Obligaties hebben als voordeel dat – vooropgesteld dat de crediteur financieel gezond is – je een link kunt leggen tussen de resterende looptijd en het rendement. Dat wil zeggen, hoe langer de looptijd, hoe hoger de opbrengst. Een voordeel dat beleggers in vastgoed en in aandelen principieel missen. Die kopen vooral risico’s. Van hun bancaire “opvoeders” horen ze dat ze “geduld” moet oefenen. Dat beleggen “een lange adem” vereist. Dat “je stil moet zitten als je geschoren wordt”.
(Ge)wetenloze wetten. Immers: hoe lang “lang” is, dàt vertellen die “opvoeders” er niet bij.
Om deze “ongelimiteerde financiële opsluiting” draaglijk te maken krijgen beleggers volop afleiding aangeboden.
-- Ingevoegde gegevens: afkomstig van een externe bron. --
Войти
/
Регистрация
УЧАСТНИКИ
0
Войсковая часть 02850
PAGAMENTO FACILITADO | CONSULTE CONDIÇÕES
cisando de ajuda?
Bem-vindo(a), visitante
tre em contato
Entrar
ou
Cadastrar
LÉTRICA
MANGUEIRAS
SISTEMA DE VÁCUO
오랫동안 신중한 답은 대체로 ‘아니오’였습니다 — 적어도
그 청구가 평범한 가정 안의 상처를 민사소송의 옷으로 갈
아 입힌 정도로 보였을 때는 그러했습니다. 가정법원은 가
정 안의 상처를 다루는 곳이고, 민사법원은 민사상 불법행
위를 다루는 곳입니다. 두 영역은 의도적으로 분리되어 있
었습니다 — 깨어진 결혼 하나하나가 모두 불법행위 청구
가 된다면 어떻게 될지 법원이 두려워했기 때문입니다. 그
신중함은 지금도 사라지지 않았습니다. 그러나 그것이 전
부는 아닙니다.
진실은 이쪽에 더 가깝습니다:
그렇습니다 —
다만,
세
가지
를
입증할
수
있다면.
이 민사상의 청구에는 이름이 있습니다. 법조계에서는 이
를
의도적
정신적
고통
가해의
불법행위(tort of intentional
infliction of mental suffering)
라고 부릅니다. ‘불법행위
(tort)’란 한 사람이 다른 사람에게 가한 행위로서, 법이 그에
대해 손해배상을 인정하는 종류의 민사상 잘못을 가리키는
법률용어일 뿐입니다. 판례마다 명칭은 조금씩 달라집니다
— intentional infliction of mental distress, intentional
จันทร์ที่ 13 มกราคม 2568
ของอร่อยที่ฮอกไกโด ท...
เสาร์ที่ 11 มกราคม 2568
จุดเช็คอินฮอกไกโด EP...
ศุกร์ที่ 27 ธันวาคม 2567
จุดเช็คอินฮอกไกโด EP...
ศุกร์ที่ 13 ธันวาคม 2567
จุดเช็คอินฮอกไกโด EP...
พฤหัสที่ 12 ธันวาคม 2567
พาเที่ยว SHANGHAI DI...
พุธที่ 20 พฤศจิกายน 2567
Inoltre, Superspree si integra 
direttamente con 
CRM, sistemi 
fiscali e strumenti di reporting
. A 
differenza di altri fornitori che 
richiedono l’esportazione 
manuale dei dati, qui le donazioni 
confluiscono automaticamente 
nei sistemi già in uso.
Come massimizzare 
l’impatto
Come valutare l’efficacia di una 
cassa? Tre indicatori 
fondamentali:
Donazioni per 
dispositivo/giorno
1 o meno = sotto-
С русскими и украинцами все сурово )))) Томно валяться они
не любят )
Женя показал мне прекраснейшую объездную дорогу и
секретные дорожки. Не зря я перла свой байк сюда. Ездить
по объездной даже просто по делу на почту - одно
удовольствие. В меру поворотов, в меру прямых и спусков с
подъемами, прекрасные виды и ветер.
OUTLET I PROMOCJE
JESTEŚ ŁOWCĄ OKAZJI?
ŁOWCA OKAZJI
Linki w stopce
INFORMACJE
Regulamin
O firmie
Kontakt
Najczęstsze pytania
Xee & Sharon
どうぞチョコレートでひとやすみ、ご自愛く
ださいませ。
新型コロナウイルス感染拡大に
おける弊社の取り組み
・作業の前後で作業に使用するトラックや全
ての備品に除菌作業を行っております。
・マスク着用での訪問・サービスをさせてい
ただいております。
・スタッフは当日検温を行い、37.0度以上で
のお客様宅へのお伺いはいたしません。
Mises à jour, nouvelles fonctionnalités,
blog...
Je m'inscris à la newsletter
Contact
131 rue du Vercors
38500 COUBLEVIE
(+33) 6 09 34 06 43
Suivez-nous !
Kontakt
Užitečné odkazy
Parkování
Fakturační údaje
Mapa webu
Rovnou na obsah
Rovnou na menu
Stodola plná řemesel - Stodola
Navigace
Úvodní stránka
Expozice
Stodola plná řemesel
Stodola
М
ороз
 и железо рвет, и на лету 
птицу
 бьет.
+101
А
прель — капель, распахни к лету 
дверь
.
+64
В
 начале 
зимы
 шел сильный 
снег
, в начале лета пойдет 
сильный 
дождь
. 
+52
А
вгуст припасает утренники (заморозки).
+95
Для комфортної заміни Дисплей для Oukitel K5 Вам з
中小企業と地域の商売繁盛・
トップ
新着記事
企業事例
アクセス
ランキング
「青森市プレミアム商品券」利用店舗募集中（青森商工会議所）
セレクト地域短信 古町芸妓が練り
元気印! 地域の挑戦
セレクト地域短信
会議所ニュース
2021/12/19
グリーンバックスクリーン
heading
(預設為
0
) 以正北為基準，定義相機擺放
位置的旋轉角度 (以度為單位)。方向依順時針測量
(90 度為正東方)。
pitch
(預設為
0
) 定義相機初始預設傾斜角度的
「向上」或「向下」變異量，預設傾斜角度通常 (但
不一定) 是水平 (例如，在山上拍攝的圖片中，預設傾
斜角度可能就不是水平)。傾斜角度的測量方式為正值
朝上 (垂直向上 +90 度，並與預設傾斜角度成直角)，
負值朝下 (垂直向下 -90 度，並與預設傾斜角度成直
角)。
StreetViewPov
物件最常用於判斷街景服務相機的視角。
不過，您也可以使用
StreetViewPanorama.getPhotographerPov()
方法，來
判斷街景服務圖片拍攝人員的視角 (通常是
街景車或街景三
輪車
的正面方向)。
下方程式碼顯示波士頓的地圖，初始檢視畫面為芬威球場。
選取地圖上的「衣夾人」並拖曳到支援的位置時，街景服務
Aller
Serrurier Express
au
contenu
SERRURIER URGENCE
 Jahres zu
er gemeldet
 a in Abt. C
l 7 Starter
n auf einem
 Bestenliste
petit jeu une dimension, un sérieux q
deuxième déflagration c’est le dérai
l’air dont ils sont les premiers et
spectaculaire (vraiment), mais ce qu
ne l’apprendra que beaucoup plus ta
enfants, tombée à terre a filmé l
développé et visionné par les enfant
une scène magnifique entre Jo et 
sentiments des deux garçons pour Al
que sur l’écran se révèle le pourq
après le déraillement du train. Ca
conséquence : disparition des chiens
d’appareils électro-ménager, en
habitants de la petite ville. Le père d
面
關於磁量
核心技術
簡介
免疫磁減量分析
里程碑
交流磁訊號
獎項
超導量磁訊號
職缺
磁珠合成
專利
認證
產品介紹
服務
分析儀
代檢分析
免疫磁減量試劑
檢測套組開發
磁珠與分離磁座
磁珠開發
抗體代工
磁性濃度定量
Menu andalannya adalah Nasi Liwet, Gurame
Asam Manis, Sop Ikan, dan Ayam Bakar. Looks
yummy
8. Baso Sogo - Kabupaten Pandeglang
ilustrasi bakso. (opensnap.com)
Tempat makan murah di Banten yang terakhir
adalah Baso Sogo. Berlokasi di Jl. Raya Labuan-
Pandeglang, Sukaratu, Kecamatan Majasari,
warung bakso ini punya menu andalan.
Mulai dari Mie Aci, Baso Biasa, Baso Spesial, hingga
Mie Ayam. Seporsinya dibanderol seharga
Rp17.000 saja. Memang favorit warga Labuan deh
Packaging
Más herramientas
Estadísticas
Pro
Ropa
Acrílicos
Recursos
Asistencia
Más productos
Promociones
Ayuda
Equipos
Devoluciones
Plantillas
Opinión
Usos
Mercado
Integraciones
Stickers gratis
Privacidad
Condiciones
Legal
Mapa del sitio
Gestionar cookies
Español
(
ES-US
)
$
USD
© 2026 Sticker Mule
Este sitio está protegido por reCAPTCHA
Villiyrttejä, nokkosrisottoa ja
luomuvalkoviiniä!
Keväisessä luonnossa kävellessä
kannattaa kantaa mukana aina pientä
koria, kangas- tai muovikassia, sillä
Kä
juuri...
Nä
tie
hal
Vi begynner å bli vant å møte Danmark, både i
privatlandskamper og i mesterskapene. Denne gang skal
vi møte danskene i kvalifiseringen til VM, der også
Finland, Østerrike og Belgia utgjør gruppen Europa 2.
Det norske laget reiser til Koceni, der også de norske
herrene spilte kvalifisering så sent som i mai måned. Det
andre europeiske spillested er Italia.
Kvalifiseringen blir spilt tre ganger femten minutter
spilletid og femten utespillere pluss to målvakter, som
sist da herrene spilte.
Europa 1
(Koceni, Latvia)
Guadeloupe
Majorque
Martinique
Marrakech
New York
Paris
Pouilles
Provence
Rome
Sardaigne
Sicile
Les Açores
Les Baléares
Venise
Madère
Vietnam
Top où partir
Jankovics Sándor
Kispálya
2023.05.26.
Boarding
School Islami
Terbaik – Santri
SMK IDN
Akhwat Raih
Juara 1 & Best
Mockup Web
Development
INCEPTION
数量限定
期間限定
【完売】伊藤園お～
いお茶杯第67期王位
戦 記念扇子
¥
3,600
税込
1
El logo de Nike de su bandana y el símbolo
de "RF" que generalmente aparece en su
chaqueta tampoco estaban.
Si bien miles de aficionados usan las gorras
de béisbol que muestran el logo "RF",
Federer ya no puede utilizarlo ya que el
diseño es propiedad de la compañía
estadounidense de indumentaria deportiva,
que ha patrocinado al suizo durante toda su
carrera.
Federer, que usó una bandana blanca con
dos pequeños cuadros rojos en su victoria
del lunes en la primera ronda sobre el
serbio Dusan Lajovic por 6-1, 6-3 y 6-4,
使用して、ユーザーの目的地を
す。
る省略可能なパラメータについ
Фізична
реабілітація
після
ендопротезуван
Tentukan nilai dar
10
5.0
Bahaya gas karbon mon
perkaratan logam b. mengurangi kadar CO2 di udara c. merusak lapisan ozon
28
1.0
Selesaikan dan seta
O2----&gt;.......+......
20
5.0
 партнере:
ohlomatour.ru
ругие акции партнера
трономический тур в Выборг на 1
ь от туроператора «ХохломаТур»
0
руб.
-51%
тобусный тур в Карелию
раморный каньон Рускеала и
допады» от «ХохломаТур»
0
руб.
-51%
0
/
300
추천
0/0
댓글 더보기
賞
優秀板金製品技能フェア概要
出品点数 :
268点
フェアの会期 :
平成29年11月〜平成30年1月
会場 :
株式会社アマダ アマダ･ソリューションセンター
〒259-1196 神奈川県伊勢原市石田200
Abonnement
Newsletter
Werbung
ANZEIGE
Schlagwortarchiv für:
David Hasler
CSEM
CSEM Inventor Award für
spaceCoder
Zoals glossy tijdschriften, uitnodigingen voor evenementen, tentoonstellingen, sport toernooien, ballonvaarten, theatervoorstellingen, concerten en etentjes.
Het kan echter ook anders. In mijn vorige bijdrage (“De vermeende zegeningen van spreiding“) heb ik een eerste looptijd indicatie laten zien. Via evaluerende indicatoren, zoals als “maximum drawdown” en “recovery period”. Die berekenen exact wat het – althans: tot dusver – grootste risico ooit is geweest en hoeveel jaren vervolgens gemoeid waren met het herstel.
Die exactheid is zowel een voordeel als een nadeel. Je weet precies wat er ooit maximaal fout is gelopen. En hoeveel tijd uiteindelijk nodig bleek om je vermogen in stand te houden. Echter: hoe maatgevend zijn die voor toekomstige risico’s? En vooral voor “normale risico’s”?
100% zekerheid krijg je niet. Desalniettemin kunnen we toch ons best doen om beleggers tenminste enig perspectief te bieden. Bijvoorbeeld, door verband te leggen tussen gemiddelde volatiliteit en gemiddeld rendement. Die heb ik benut voor de ontwikkeling van zogenaamde “looptijdindicatoren”.
Het resultaat daarvan leest u af uit de tabel.
De kolom “Minimum” indiceert het aantal jaren dat een belegger zich zou moeten kunnen, en willen, permitteren om een redelijke kans te verkrijgen op instandhouding van zijn vermogen. Anders gezegd: de aantallen jaren, nodig om tenminste 0% rendement te behalen. Die verschillen nogal.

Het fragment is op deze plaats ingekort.